Information provided:
- - - - -

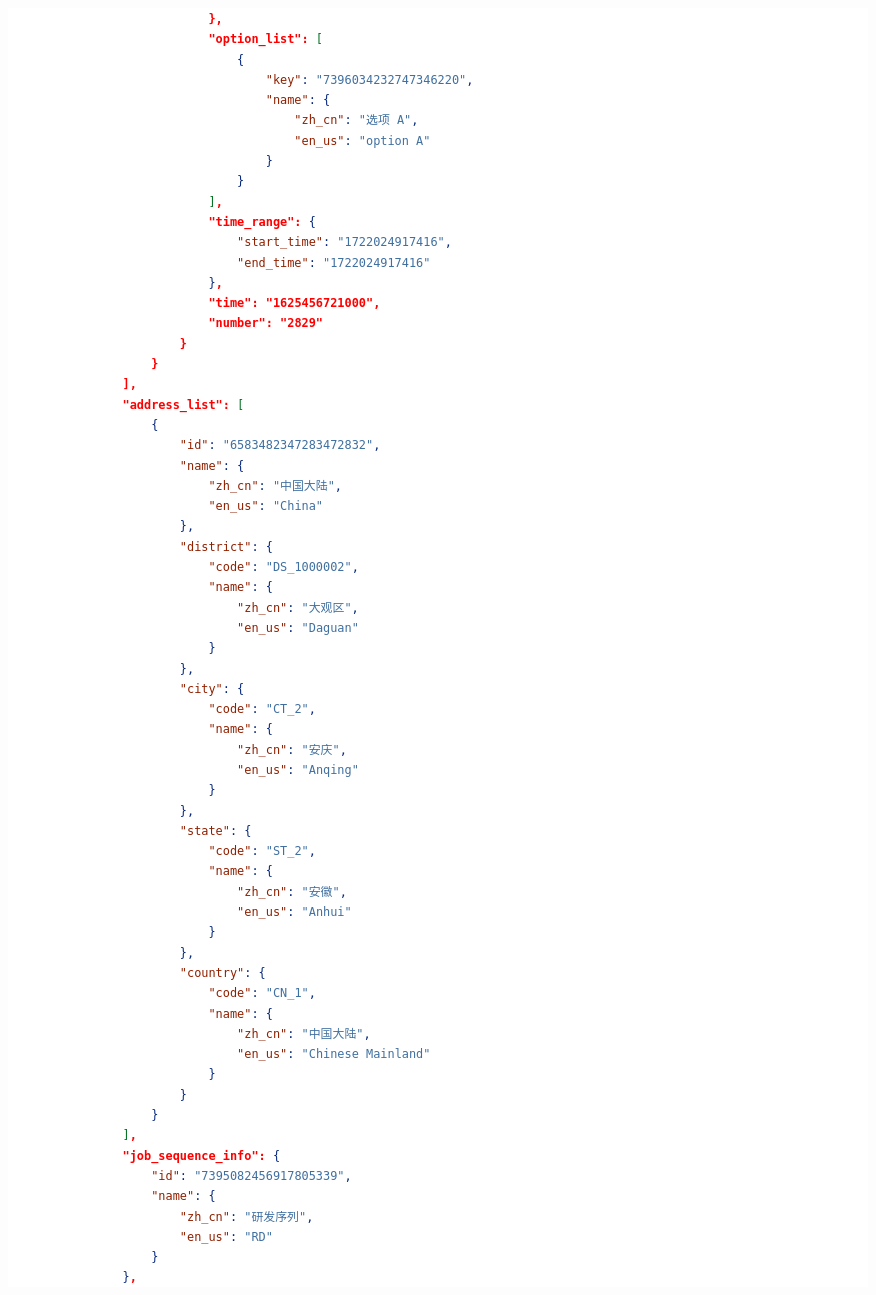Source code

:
 ```json
                            },
                            "option_list": [
                                {
                                    "key": "7396034232747346220",
                                    "name": {
                                        "zh_cn": "选项 A",
                                        "en_us": "option A"
                                    }
                                }
                            ],
                            "time_range": {
                                "start_time": "1722024917416",
                                "end_time": "1722024917416"
                            },
                            "time": "1625456721000",
                            "number": "2829"
                        }
                    }
                ],
                "address_list": [
                    {
                        "id": "6583482347283472832",
                        "name": {
                            "zh_cn": "中国大陆",
                            "en_us": "China"
                        },
                        "district": {
                            "code": "DS_1000002",
                            "name": {
                                "zh_cn": "大观区",
                                "en_us": "Daguan"
                            }
                        },
                        "city": {
                            "code": "CT_2",
                            "name": {
                                "zh_cn": "安庆",
                                "en_us": "Anqing"
                            }
                        },
                        "state": {
                            "code": "ST_2",
                            "name": {
                                "zh_cn": "安徽",
                                "en_us": "Anhui"
                            }
                        },
                        "country": {
                            "code": "CN_1",
                            "name": {
                                "zh_cn": "中国大陆",
                                "en_us": "Chinese Mainland"
                            }
                        }
                    }
                ],
                "job_sequence_info": {
                    "id": "7395082456917805339",
                    "name": {
                        "zh_cn": "研发序列",
                        "en_us": "RD"
                    }
                },
```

- - - - -

Print the entire listing precisely as written, omitting the images it holds.

Result of the exercise:
Source code

:
 ```json
                            },
                            "option_list": [
                                {
                                    "key": "7396034232747346220",
                                    "name": {
                                        "zh_cn": "选项 A",
                                        "en_us": "option A"
                                    }
                                }
                            ],
                            "time_range": {
                                "start_time": "1722024917416",
                                "end_time": "1722024917416"
                            },
                            "time": "1625456721000",
                            "number": "2829"
                        }
                    }
                ],
                "address_list": [
                    {
                        "id": "6583482347283472832",
                        "name": {
                            "zh_cn": "中国大陆",
                            "en_us": "China"
                        },
                        "district": {
                            "code": "DS_1000002",
                            "name": {
                                "zh_cn": "大观区",
                                "en_us": "Daguan"
                            }
                        },
                        "city": {
                            "code": "CT_2",
                            "name": {
                                "zh_cn": "安庆",
                                "en_us": "Anqing"
                            }
                        },
                        "state": {
                            "code": "ST_2",
                            "name": {
                                "zh_cn": "安徽",
                                "en_us": "Anhui"
                            }
                        },
                        "country": {
                            "code": "CN_1",
                            "name": {
                                "zh_cn": "中国大陆",
                                "en_us": "Chinese Mainland"
                            }
                        }
                    }
                ],
                "job_sequence_info": {
                    "id": "7395082456917805339",
                    "name": {
                        "zh_cn": "研发序列",
                        "en_us": "RD"
                    }
                },
```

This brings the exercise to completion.